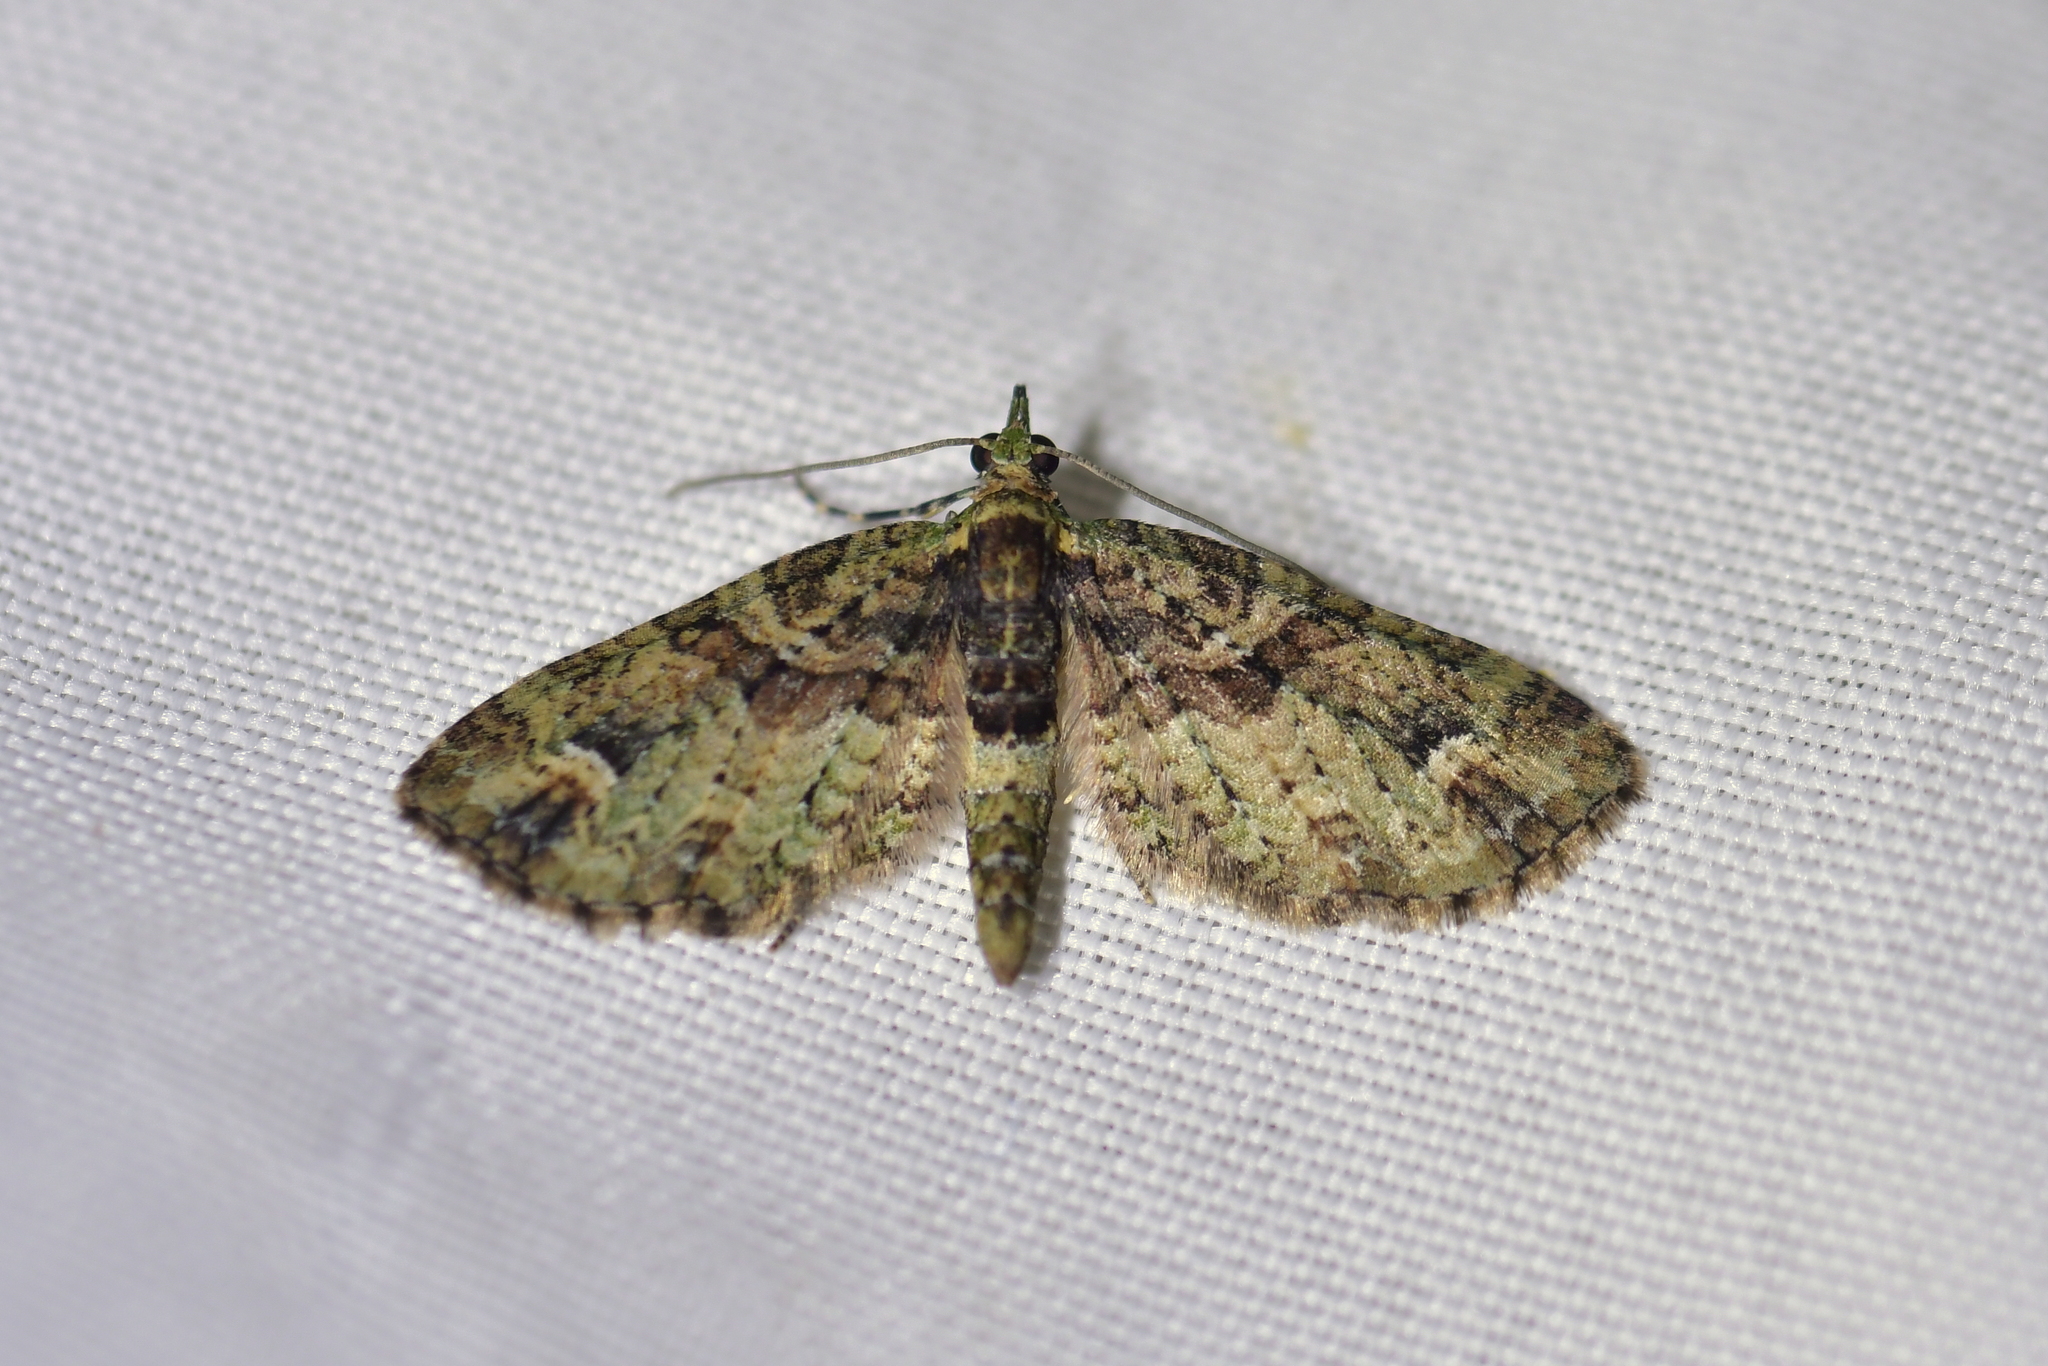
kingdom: Animalia
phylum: Arthropoda
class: Insecta
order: Lepidoptera
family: Geometridae
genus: Idaea
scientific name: Idaea mutanda
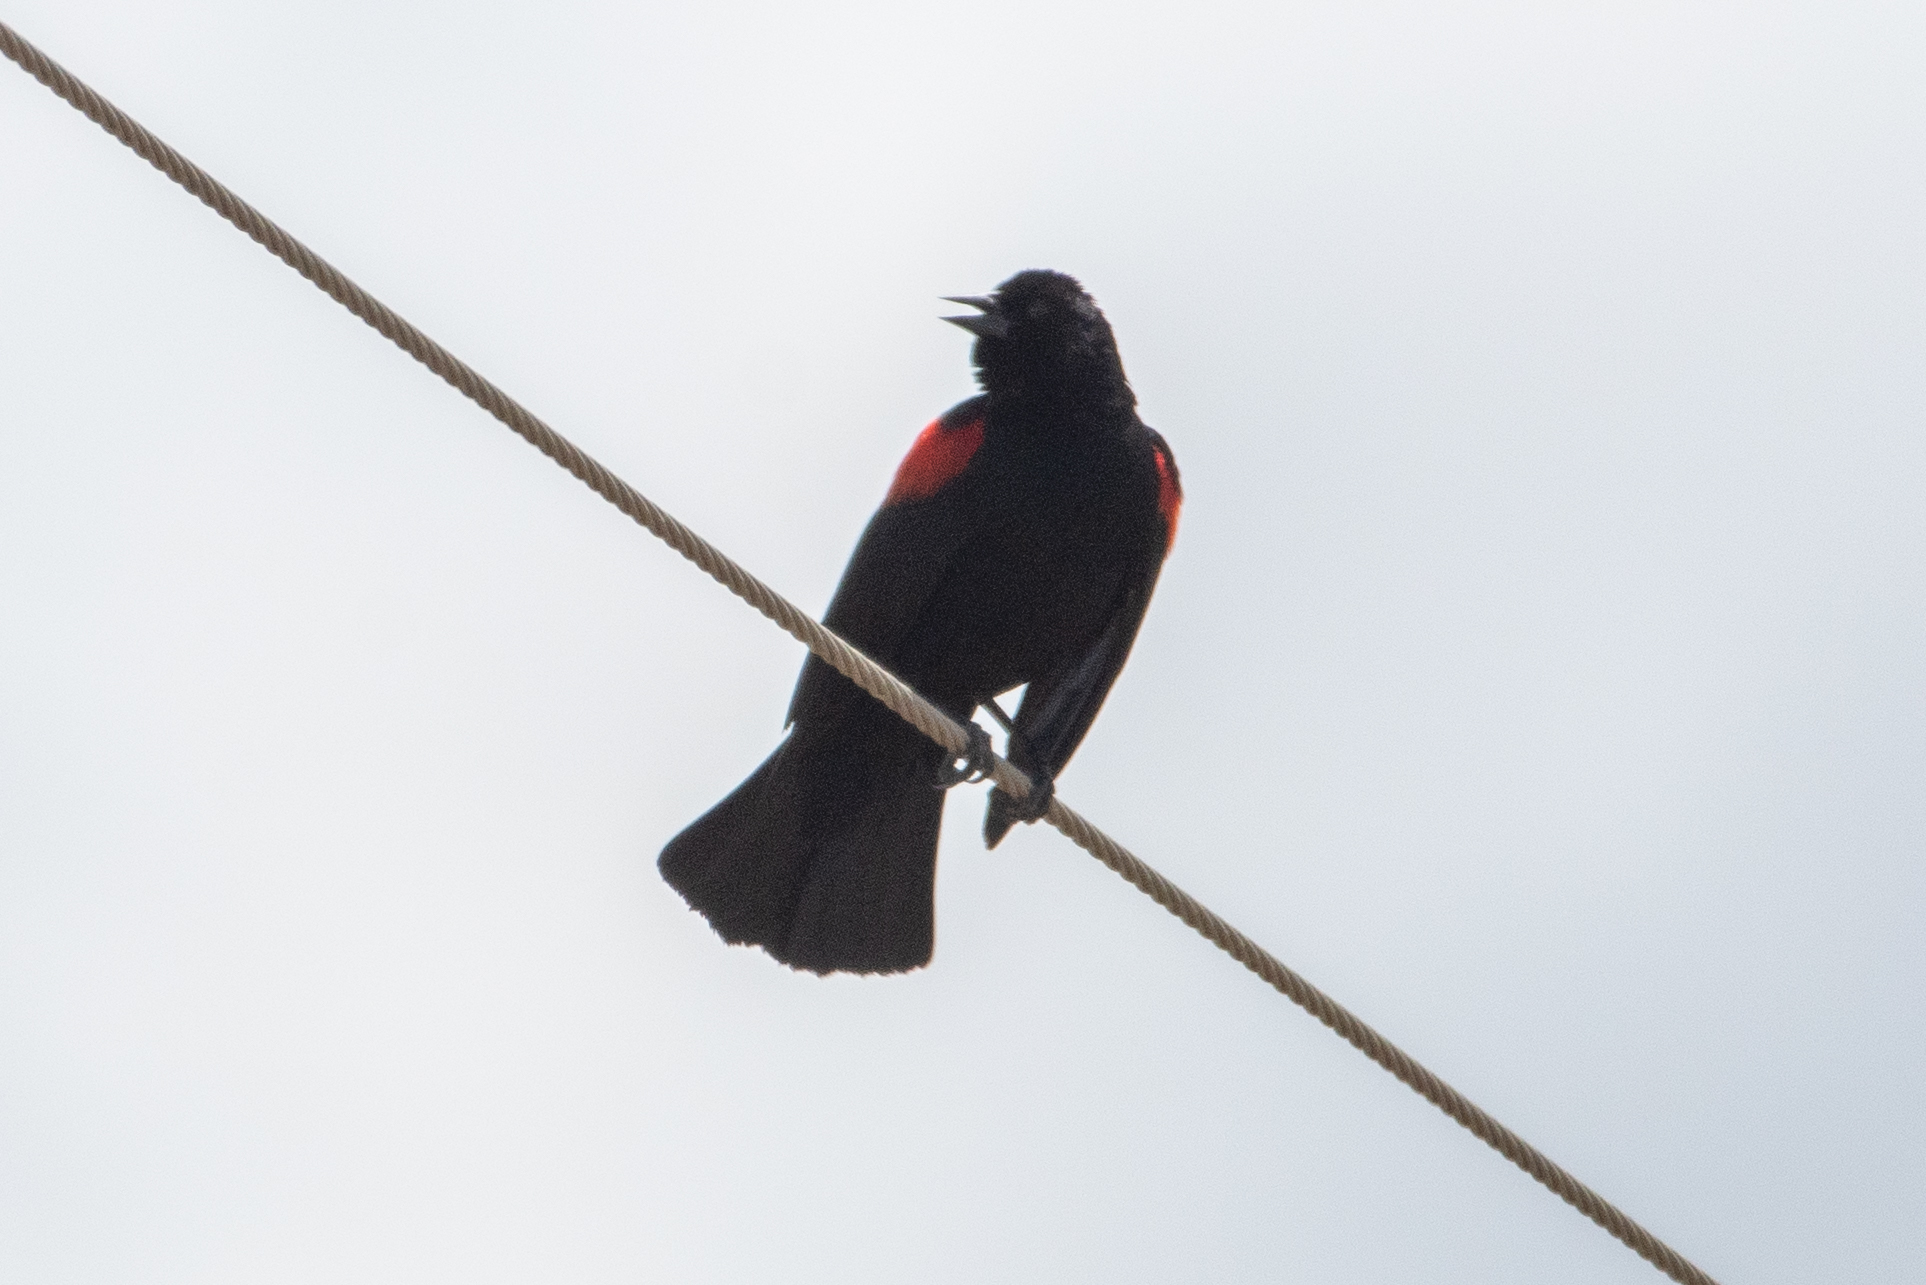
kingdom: Animalia
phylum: Chordata
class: Aves
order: Passeriformes
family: Icteridae
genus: Agelaius
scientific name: Agelaius phoeniceus
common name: Red-winged blackbird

-.-.-

Rewrite all the entries above with every "scientific name" changed to "binomial", keeping everything else the same. Omit the pictures.

ANSWER TO THIS EXERCISE
kingdom: Animalia
phylum: Arthropoda
class: Insecta
order: Lepidoptera
family: Geometridae
genus: Idaea
binomial: Idaea mutanda
kingdom: Animalia
phylum: Chordata
class: Aves
order: Passeriformes
family: Icteridae
genus: Agelaius
binomial: Agelaius phoeniceus
common name: Red-winged blackbird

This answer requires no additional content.